PROBLEM A
Answer these questions about the forum post on avahi services:
(i) Which guide did the poster follow?
(ii) How do the poster's interfaces get their parameters?
(iii) For how long do the services work after the box starts?
PROBLEM B
Carry on the forum post about avahi services from its last line.

EXCERPT TO READ
- - -

# osx services

## codadilupo

Hi all,

I followed this guide:

http://gentoo-wiki.com/HOWTO_Serving_Mac

but I have some issue I couldn't solve all by myself. It seems avahi doesn't do its work.

I configured my hosts file like

```
127.0.0.1   myhost   myhost.local    localhost
```

and leaved my conf.d/net file empty (my interfaces gets its parameters via dhcpcd)

then I installed avahi, netatalk and mt-daapd

When I start my box, I can see it appearing on the Mac machines, but it works only for the first two minutes (really, some seconds after two minutes the services are started, they stop to answer).

I really do not understand what's happening. So I tried to start tailf /var/log/messages but nothing changes between working and not working times: avahi-browse always says it's advertising services even if (after the two famous minutes) those services - Workstation too - stop to answer

What can I do to investigate further ?

- - -

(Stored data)

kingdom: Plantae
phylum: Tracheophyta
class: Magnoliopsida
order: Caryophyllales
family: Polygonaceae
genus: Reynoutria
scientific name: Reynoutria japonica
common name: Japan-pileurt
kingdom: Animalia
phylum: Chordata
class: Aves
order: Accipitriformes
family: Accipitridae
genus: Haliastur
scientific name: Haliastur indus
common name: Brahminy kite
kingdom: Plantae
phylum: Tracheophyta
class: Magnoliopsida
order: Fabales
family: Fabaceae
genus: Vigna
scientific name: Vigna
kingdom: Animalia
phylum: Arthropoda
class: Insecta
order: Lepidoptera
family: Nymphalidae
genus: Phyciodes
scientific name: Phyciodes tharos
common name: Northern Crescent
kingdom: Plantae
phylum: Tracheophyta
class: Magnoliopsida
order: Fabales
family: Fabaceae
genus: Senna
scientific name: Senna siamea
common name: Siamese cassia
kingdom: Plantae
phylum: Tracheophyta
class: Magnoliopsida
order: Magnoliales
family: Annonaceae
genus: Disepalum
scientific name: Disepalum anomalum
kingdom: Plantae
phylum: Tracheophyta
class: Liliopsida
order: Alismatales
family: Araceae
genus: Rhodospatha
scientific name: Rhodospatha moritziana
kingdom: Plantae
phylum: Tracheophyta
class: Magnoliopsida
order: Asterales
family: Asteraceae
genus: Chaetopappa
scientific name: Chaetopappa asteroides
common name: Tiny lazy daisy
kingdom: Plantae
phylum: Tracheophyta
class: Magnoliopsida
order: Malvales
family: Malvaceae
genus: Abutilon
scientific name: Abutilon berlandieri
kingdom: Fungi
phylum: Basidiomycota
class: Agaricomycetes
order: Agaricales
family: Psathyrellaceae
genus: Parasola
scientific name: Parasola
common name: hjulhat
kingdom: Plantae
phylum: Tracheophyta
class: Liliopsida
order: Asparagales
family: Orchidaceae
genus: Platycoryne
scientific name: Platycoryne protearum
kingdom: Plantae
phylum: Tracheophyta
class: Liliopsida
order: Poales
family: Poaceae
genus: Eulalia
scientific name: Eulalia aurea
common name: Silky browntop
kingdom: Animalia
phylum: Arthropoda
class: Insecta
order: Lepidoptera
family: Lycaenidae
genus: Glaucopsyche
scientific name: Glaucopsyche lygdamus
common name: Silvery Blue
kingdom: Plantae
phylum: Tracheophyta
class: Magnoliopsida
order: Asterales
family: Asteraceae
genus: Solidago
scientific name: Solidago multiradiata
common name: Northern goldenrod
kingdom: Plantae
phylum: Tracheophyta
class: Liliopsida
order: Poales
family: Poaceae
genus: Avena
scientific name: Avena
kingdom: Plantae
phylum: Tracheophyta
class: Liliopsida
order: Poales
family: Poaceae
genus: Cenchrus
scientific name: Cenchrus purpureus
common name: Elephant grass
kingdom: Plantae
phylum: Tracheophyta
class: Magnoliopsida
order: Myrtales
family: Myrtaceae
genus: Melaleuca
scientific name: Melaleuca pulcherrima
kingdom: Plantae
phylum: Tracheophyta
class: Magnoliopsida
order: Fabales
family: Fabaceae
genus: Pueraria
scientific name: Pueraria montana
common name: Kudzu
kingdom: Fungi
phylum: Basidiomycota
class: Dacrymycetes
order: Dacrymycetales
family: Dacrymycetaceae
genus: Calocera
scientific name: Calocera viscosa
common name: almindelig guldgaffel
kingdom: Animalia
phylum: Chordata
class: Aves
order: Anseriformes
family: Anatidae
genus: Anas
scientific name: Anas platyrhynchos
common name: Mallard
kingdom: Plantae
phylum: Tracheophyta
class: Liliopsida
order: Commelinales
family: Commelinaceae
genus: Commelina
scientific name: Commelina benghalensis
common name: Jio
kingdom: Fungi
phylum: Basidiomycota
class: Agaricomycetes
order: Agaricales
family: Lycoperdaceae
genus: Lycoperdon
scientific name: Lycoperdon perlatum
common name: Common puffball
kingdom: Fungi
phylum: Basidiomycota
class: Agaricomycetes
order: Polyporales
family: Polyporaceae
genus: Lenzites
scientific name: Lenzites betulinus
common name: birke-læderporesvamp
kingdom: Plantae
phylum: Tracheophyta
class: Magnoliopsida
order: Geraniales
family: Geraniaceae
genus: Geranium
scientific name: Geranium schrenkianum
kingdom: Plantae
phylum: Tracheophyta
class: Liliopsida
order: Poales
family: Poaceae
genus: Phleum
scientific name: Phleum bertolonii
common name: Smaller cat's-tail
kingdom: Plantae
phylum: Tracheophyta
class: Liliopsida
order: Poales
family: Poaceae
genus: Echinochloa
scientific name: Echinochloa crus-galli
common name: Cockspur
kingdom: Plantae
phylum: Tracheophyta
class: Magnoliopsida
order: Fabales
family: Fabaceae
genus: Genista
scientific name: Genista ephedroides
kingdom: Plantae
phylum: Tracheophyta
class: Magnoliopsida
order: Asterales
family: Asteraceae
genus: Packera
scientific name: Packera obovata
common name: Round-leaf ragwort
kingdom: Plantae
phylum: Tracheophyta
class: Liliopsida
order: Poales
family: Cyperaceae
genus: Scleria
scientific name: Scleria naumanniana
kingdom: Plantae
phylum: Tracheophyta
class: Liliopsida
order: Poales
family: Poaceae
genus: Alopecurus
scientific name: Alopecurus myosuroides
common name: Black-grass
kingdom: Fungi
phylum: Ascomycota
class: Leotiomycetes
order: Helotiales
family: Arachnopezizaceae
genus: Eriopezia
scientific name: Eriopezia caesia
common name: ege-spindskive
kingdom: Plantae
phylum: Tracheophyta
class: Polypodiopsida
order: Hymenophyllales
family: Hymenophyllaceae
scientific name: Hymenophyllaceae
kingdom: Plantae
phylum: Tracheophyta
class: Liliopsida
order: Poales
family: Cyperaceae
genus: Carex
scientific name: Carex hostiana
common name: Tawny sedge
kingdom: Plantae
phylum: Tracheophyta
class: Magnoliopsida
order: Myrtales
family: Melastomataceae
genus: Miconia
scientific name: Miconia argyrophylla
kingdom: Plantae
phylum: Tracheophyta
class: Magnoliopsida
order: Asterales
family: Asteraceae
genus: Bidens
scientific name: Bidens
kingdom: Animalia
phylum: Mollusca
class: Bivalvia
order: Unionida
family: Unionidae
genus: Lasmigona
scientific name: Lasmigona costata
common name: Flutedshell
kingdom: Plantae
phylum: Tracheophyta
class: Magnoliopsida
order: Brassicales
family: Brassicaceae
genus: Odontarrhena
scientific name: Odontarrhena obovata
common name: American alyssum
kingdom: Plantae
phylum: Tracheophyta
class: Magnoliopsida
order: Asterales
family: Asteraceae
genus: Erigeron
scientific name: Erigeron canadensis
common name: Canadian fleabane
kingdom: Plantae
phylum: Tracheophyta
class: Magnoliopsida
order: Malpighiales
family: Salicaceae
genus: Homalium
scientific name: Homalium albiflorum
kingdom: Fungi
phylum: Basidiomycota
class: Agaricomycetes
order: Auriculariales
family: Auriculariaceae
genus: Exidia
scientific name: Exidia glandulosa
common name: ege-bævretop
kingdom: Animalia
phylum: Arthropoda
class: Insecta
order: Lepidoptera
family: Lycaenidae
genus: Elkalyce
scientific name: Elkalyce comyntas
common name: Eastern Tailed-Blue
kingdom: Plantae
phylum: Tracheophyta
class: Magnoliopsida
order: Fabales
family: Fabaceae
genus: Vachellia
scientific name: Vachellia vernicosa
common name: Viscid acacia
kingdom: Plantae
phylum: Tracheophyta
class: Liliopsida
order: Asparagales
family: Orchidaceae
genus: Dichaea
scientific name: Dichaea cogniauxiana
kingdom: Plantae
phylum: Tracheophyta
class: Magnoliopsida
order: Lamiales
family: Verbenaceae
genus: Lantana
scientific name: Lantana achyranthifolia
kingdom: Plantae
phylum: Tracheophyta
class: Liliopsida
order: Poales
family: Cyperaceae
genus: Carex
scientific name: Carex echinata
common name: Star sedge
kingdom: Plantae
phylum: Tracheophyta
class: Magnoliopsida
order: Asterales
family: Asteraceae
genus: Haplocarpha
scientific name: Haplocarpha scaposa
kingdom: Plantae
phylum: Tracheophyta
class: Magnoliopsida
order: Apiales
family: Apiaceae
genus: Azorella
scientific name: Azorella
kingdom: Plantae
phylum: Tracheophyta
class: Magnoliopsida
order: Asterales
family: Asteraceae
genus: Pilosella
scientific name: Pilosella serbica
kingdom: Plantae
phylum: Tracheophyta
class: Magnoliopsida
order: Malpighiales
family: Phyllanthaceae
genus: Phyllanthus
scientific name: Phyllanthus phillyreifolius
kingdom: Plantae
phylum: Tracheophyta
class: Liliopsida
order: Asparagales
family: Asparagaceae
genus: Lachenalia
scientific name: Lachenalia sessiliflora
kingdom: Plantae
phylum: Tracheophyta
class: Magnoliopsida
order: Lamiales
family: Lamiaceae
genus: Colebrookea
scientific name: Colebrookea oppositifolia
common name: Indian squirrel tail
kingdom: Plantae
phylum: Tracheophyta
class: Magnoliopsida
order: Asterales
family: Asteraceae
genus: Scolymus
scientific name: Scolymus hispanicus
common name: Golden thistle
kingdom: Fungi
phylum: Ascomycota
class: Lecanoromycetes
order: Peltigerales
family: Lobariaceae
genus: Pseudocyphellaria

- - -

TASK ANSWER A
(i) The guide at http://gentoo-wiki.com/HOWTO_Serving_Mac
(ii) Via dhcpcd
(iii) Only the first two minutes

TASK ANSWER B
Coda

----------

## codadilupo

ok, I solved: 

I had to put eth0 in promiscous mode and to set to 0 the following statements in sysctl.conf

```
# Enables source route verification

net.ipv4.conf.default.rp_filter = 0

# Enable reverse path

net.ipv4.conf.all.rp_filter = 0

```

Coda

----------

## atma

Hello does this configuration works with Leopard?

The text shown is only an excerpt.